Parental Control for Safety and Appropriate Use
00:37:42
Speaker
Those are the three main things that make screen time good. Yeah. If you don't have those things, then it's more likely that it will be a negative.
00:37:52
Speaker
Yeah. And remember you're in charge. Like Scott said, so bluntly, I think about kids who want phones and they want iPads their own and they want to have a screen in their bedroom and they want you to not look at what they're doing, right? All of these things kids are going to want. They're not bad for wanting it, but you have to take the lead on saying, you know what? The only screen we have is our family computer that's in the kitchen. yeah Right. So you can go on that, but we're going to be around. We're going to be seeing what you're doing.
00:38:22
Speaker
All right, I have a part two though. Okay. so This is kind of related to that. Okay. So I'm going to assume that if you're listening to this episode right now, you probably mostly agree with what we're saying. Maybe not. If not, let us know. We have no problem with that. But let's just assume that if you're listening, you agree. I think the number one question that people will have is, okay, that's all wonderful. But what if other parents have different rules or other kids have to abide by completely different rules and your kids are around these other kids. So like, let's say our oldest,
00:38:55
Speaker
sits next to someone on the bus who is allowed a phone. Yeah. They're in grade three and they have a phone, which is a whole separate topic and is completely ridiculous to me that someone of that age has a phone, but...
Managing Peer Influence on Screen Rules
00:39:07
Speaker
It's common. It is becoming more common. So what should we as parents do if our kids are hanging out with or just in the presence of another child who's young, who doesn't really know how to regulate themselves, and they have complete access to a mobile device like that without any parental involvement or anything.
00:39:29
Speaker
I think there's a few layers of protection like if we can I was talking to someone about this and they were like I had to stop sending my kid to their friend's house because I know when they go there their friend has a computer in their room and they're just on it the entire time and my child told me that they were watching stuff with swearing and bad words and just bad things and I don't feel comfortable sending them there so now we're the house so there's that and I think it's okay that is a healthy boundary and Also, something that that person did really well is she had those conversations with her kids before they ever went to a friend's house. So they had conversations about like,
00:40:06
Speaker
You know, I want you to tell me if when you go to your friend's house, if you guys are watching YouTube or if you see anything with bad words or anything that has people that are not wearing clothes or games where you're shooting people, like I want you to let me know. Even if you play them, you won't be in trouble, but I want to be able to talk about that with you. And her child is able to have that conversation with her.
00:40:27
Speaker
yeah So I think a lot of like we can do proactive work and we are the ones having those discussions with our kids even with our daughter with the peer on the bus who has the phone and she told us this peer would be googling stuff on the bus ride. I said to her you know if you can try and avoid looking at the phone you don't know what's gonna pop up and we just don't want you to see anything that's not gonna be safe for you to see. So I bought her a journal and I said why don't you try and do your own doodling and or read a book or something like that. Instead, it's going
Preparing Children for External Screen Exposure
00:41:01
Speaker
to be hard. Like she's still going to be tempted, of course, to look and see, but trying to equip them by having those conversations ahead of time is helpful and also trying to protect them if you can. Right. So if you know that this is going to be a situation that's not going to be safe for them, how can you as a parent step in and be like, well, then we're not going to go there or we're not going to do that or you're not going to be alone with this person?
****
**WHAT YOU NEED TO DO**
• a. In the screen-time discussion, list each kind of content the mother asks her child to report after visiting a friend's house.
• b. In the screen-time discussion, what did the speaker buy for the daughter who rides the bus beside a peer with a phone?
• c. Write the next part of the screen-time discussion, continuing from where it stops.

**DATA BLOCK**
****
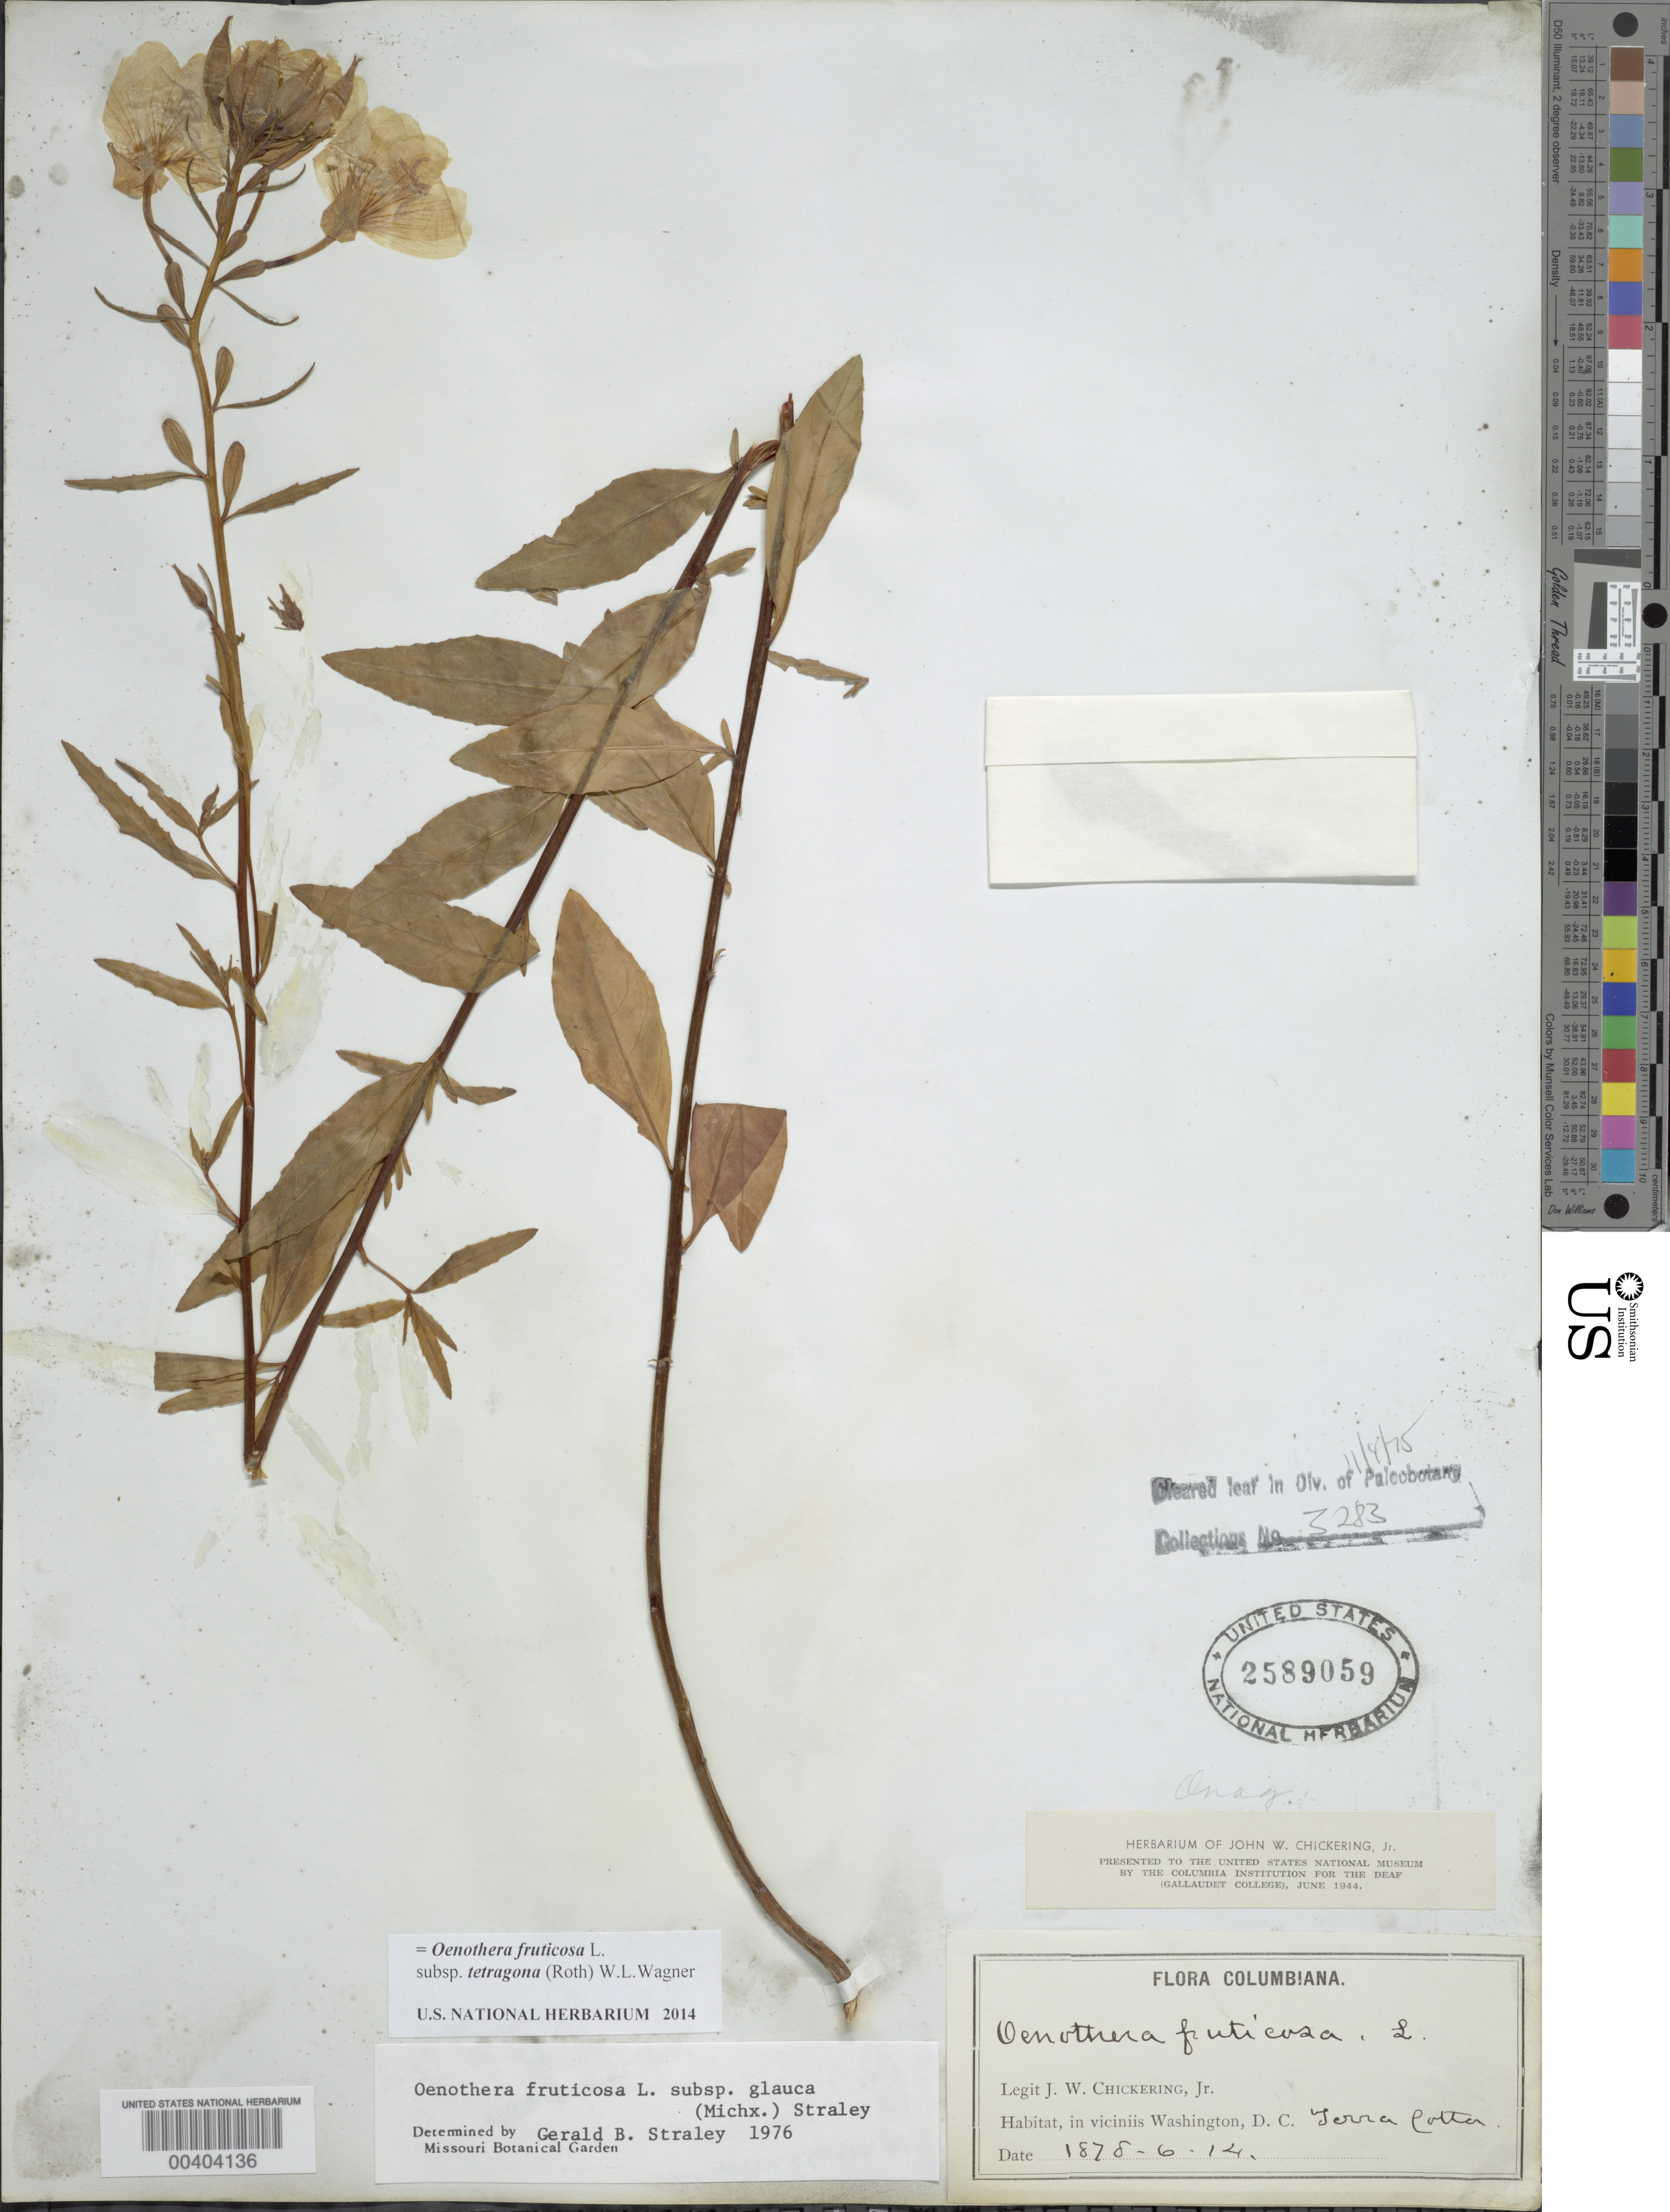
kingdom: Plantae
****
**ANSWERS GIVEN**
• a.
- Watching YouTube
- Anything with bad words
- Anything that has people who are not wearing clothes
- Games where you're shooting people

• b. A journal.

• c.
00:41:25
Speaker
yeah That's your job, not your child's job, to be like with a whole bunch of friends and be like, oh, I guess we're watching this now because I feel pressured because all my friends are watching it, right? Yeah, and that's likely a conversation that you don't have just once, you have it many times. Yeah, we're at that age with our oldest now where we're constantly having this screen time discussion, right? And I know there'll be times where she does watch something that she shouldn't because the temptation to watch it, if she has that opportunity is going to be so high, it's going to be hard for her to not.
00:41:56
Speaker
And truthfully, like, I saw things when I was left unattended with my cousins. I have vivid memories of things that I should not have seen, and it's just because we're... And that was a different era. Yeah, I know. That was completely different. Like, we might have had dial-up at that time. And like, that was on satellite TV, so... We found some channel. We found a channel that we shouldn't have, and we saw things because we were left unattended for too long. I never had anyone have that conversation with me about that kind of stuff.
00:42:25
Speaker
Yeah, I did a post on that, like not your experience, but just in general the other day. And it was something about like, we ask, why are our kids watching porn and why are our kids looking at stuff that they shouldn't be? And the question should be, why wouldn't they?
00:42:39
Speaker
Yeah. That's funny because the last note I have in my book, yeah now my notebook here is if we as parents don't put limits on screens, devices, routers, kids will see things. Yeah. And we know that. There is no doubt that kids will see things. So that's why it's important to try and learn.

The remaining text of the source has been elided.